Оставив без рассмотрения вопрос о "персофильстве" избранного направления внешней политики и вопрос о его социальной базе, отметим, что наиболее вероятным кажется вывод об осторожном курсе Афин по отношению к Персии. Следует полагать, что такой курс не был некой альтернативой афинской демократии, но что он был одобрен демократическими органами, возможно даже экклесией. Даже больше - такой курс состоянию на 497/6 г. до Р. Х. отнюдь не стал чем-то новым и неожиданным в политике Афин: он подготовлен (а возможно и даже частично реализован) предыдущей политикой Алкмеониды. Избрание архонтом Гиппарха, сына Харма, тесно связанного с родом Писистратидов, один из которых, Гиппий, находился при дворе Артафрена, достаточно вероятно, как кажется, свидетельствует в пользу официального признания такого курса.
Все выше сказанное, вместе с тем, отнюдь не означает, что "персофильских" настроений в Афинах не было вообще. Такие настроения, однако, не являются чем-то внешним, привнесенным в афинскую ситуацию; они, конечно, имели под собой реальную основу. Это означает, что ориентация на Персию, или ставка на нее, была попыткой укрепить свое внутреннее положение тех сил, для которых или были тесны рамки послеклисфеновского полиса, или которые были отстранены от политической власти другими лидерами, или же которые были активными сторонниками возвращения в Афины изгнанного Гиппия.
Таким образом, спектр этих сил был весьма широким, причем активность составляющих его была неодинаковой. Парадокс ситуации 497 года до Р. Х. состоял, очевидно, именно в совпадении (с учетом разных обстоятельств) интересов этих сил, при одновременном повороте в всей внешне-политической ориентации афинского полиса. Иначе говоря, интересы внешней политики обусловили такой странный симбиоз молодой афинской демократии с выразителями чужих для ней тенденций в политическом развитии полиса, что еще раз подтверждает уже отмеченный взаимосвязь между внутри - и внешнеполитической сферами. Однако понятно и то, что такой симбиоз длительным быть не мог. Союз не антагонистических по своей сути партнеров был обречен, что в конечном итоге и проявилось в последующих событиях.
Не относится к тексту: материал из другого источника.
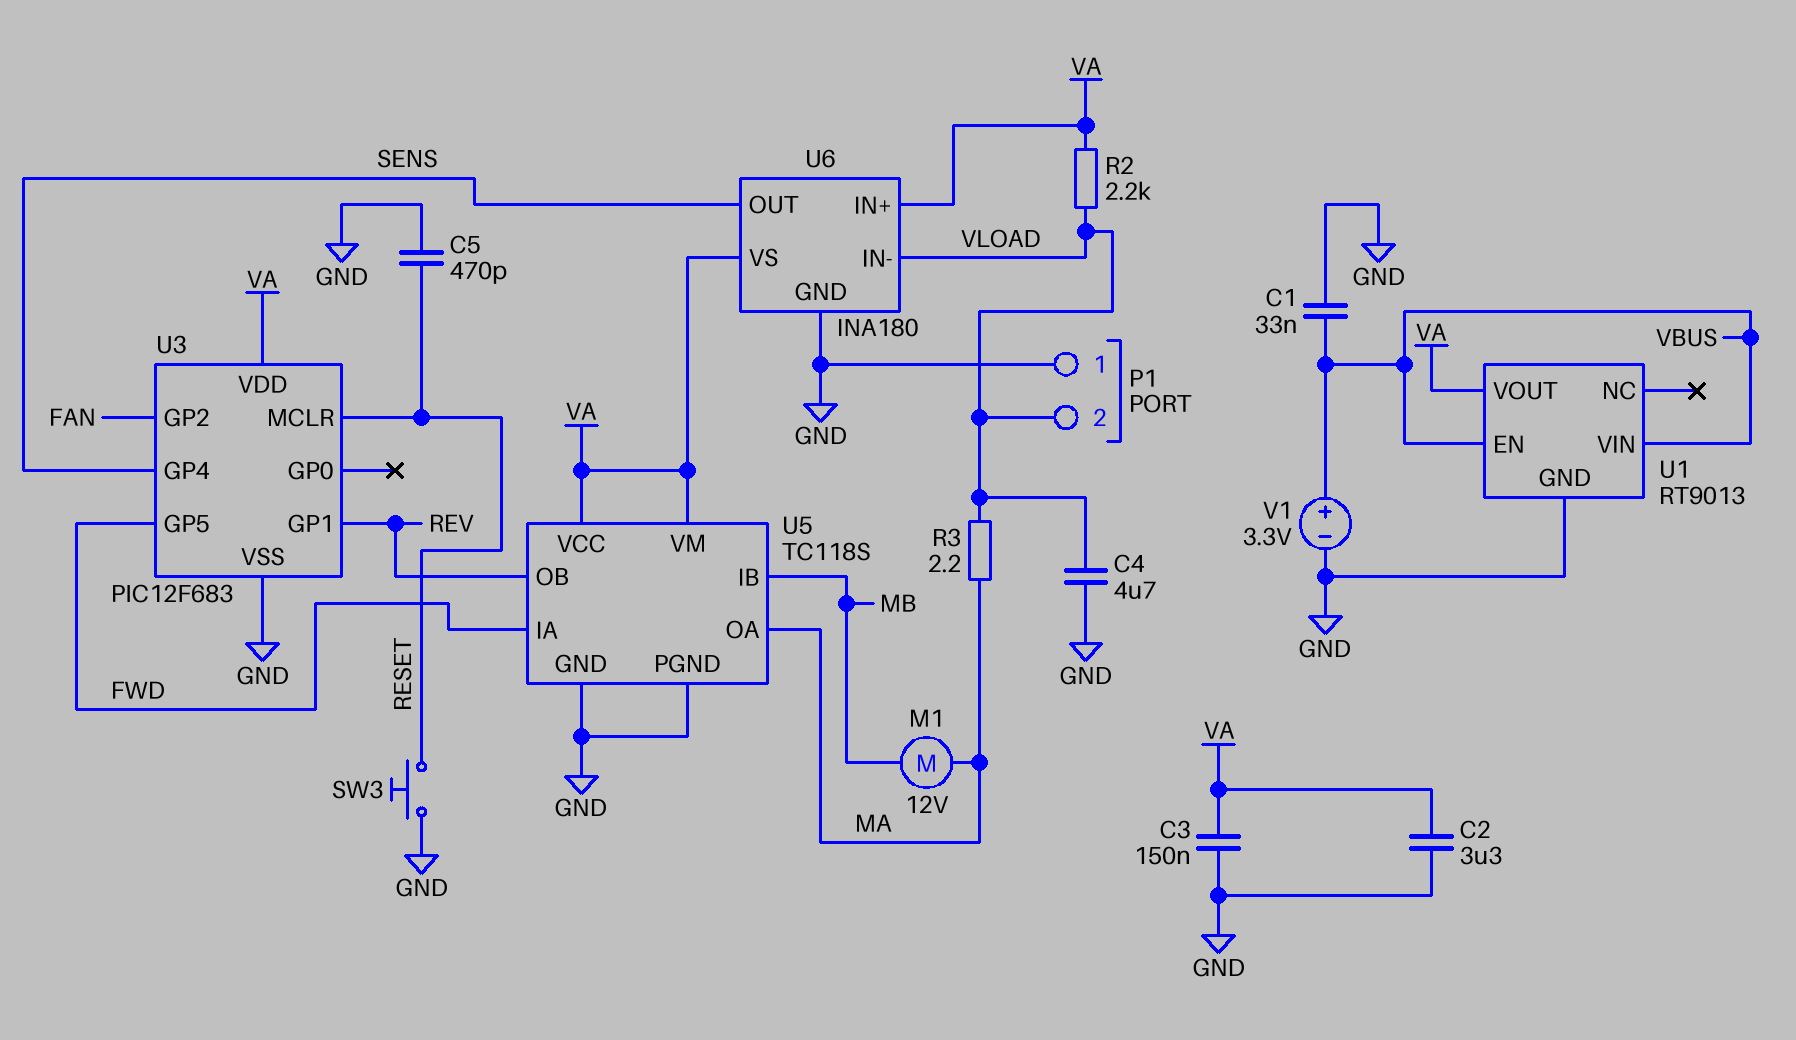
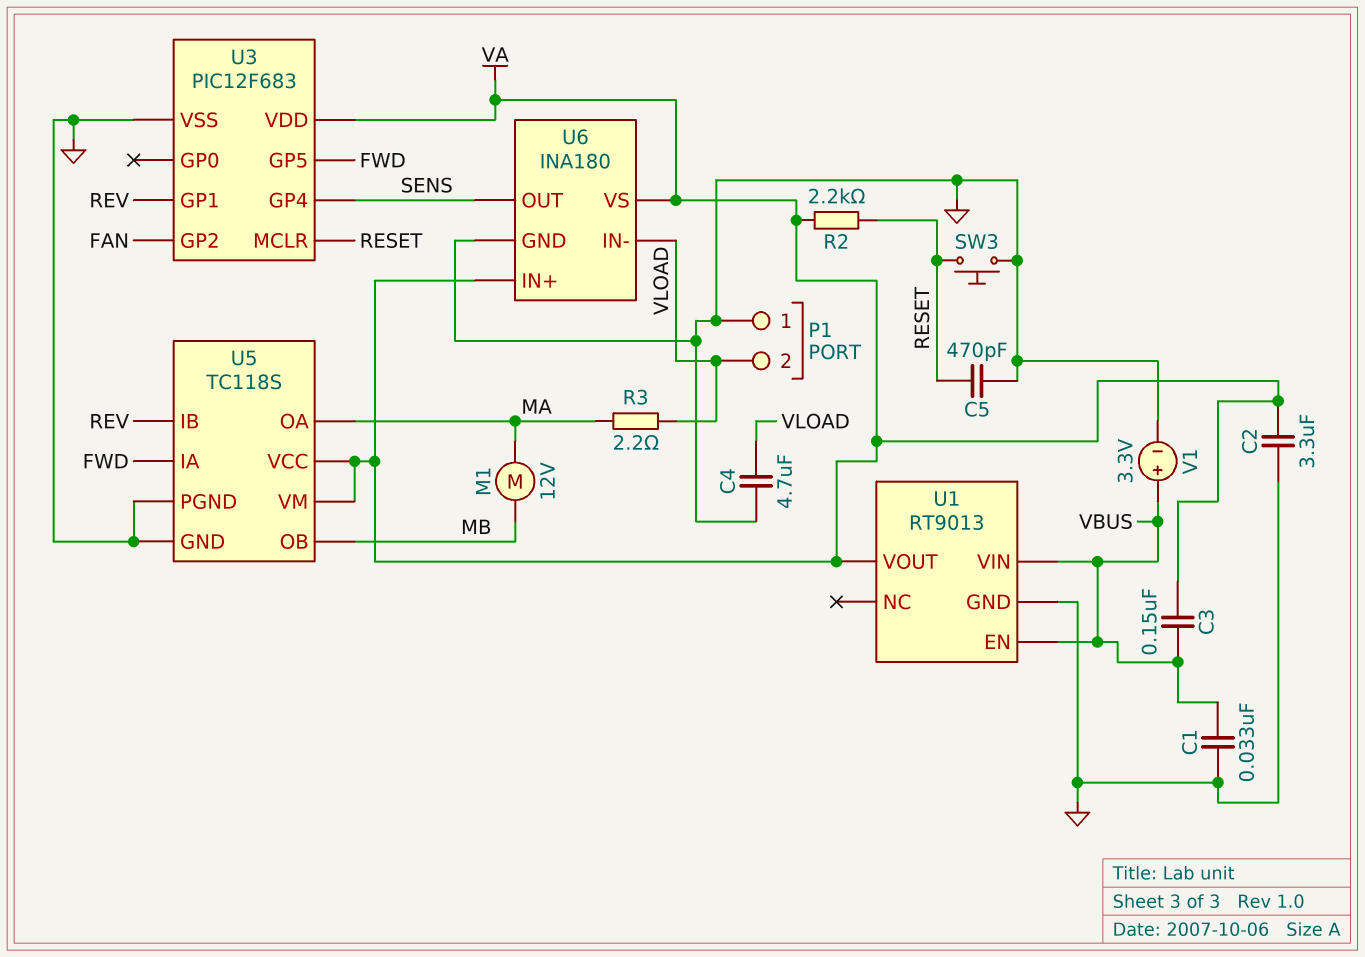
C3: 150nF (GND, VA) -> 150nF (VA, VBUS)
R2: 2.2k (VA, VLOAD) -> 2.2k (RESET, VA)
U5 pin IB: MB -> REV
U5 pin OB: REV -> MB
В литературе приходится встречать мнения, что концом проперсидской ориентации Афин (как уже было сказано, не совсем удачный срок - речь скорее может идти о более осторожном курсе в отношении Персии) стал архонтат Фемистокла, который знаменовал собой победу "патриотических" сил (или даже "ястребов") над оппонентами. Если учесть оборонительный характер мероприятий, осуществляемых в Афинах во время его архонтата (о чем уже было сказано ранее), даже не в зависимости от "авторства" пирейского проекта, такая реконструкция событий может оказаться достаточно вероятной. Однако важно при этом сохранить чувство меры и не превращать Фемистокла в "Прометея", который задолго предвидел ход будущих событий.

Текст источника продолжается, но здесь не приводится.